- Supreme Court of the United States

Argued May 3-4, 1948 Decided June 21, 1948
- Full case name: Kurt Lüdecke, Petitioner, v. Watkins, District Director of Immigration
- Citations: 335 U.S. 160 (more) 68 S.Ct. 1429, 92 L.Ed. 1881

Case history
- Prior: 163 F.2d 143 (CA2 1947)

Holding
- The Alien Enemies Act precludes judicial review of a removal order against a declared alien enemy. Such an order can still be enforced despite the fact that hostilities between the United States and Germany had ended.

Court membership
- Chief Justice Fred M. Vinson Associate Justices Hugo Black · Stanley F. Reed Felix Frankfurter · William O. Douglas Frank Murphy · Robert H. Jackson Wiley B. Rutledge · Harold H. Burton

Case opinions
- Majority: Frankfurter, joined by Vinson, Reed, Jackson, Burton
- Dissent: Black, joined by Douglas, Murphy, Rutledge
- Dissent: Douglas, joined by Murphy, Rutledge

= Ludecke v. Watkins =

Lüdecke v. Watkins, , was a 1948 United States Supreme Court case in which the Court held that the Alien Enemies Act precluded judicial review of executive orders to remove foreign nationals from the United States during wartime. The case began in 1946, when the Attorney General invoked the Alien Enemies Act to issue an order for the removal of German national and outspoken Nazi Kurt Lüdecke.

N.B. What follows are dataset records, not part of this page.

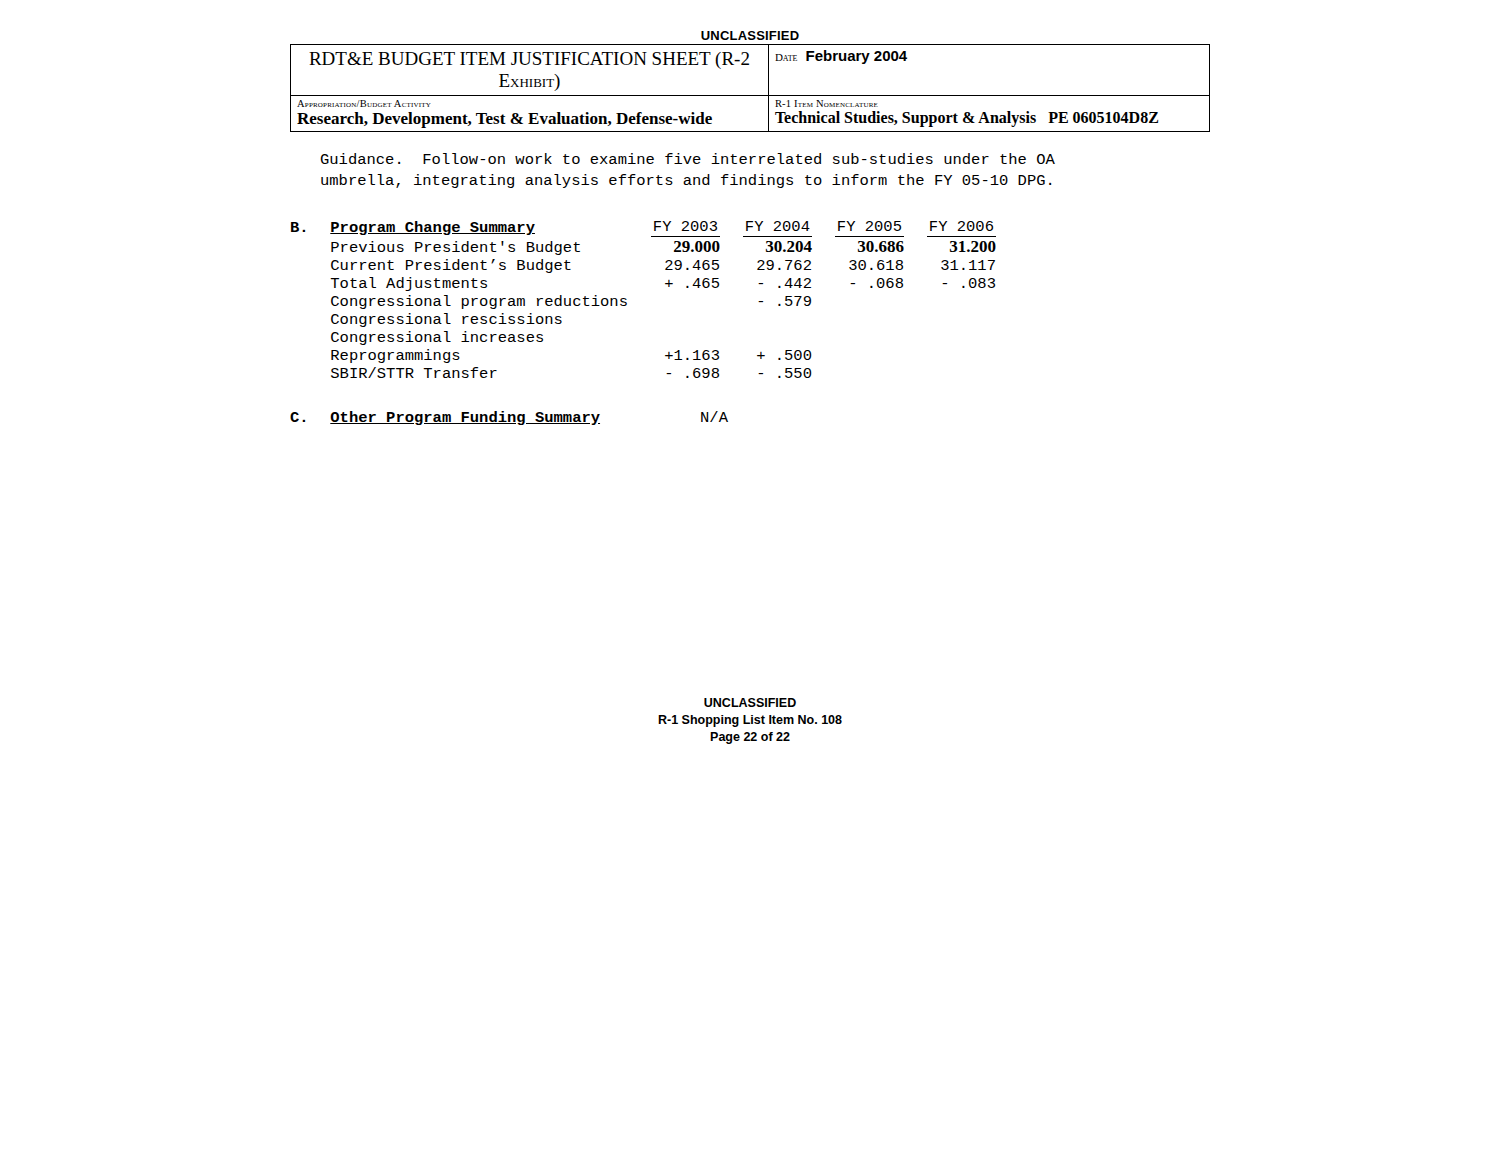UNCLASSIFIED
| RDT&E BUDGET ITEM JUSTIFICATION SHEET (R-2 Exhibit) | Date February 2004 |
| Appropriation/Budget Activity Research, Development, Test & Evaluation, Defense-wide | R-1 Item Nomenclature Technical Studies, Support & Analysis PE 0605104D8Z |
Guidance. Follow-on work to examine five interrelated sub-studies under the OA umbrella, integrating analysis efforts and findings to inform the FY 05-10 DPG.
| B. | Program Change Summary | FY 2003 | FY 2004 | FY 2005 | FY 2006 |
| | Previous President's Budget | 29.000 | 30.204 | 30.686 | 31.200 |
| | Current President’s Budget | 29.465 | 29.762 | 30.618 | 31.117 |
| | Total Adjustments | + .465 | - .442 | - .068 | - .083 |
| | Congressional program reductions | | - .579 | | |
| | Congressional rescissions | | | | |
| | Congressional increases | | | | |
| | Reprogrammings | +1.163 | + .500 | | |
| | SBIR/STTR Transfer | - .698 | - .550 | | |
| C. | Other Program Funding Summary | N/A |
UNCLASSIFIED
R-1 Shopping List Item No. 108
Page 22 of 22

Though by that time the hostilities of World War II had ended and the Germans had surrendered, the Court nevertheless held the state of "declared war" needed for the Alien Enemy Act to be invoked still existed, and so the government was permitted to enforce its order to remove Lüdecke. Justice Felix Frankfurter authored the majority opinion, and two justices–Hugo Black and William O. Douglas–authored dissenting opinions. This case is significant in part because it is the only Supreme Court case analyzing the Alien Enemies Act.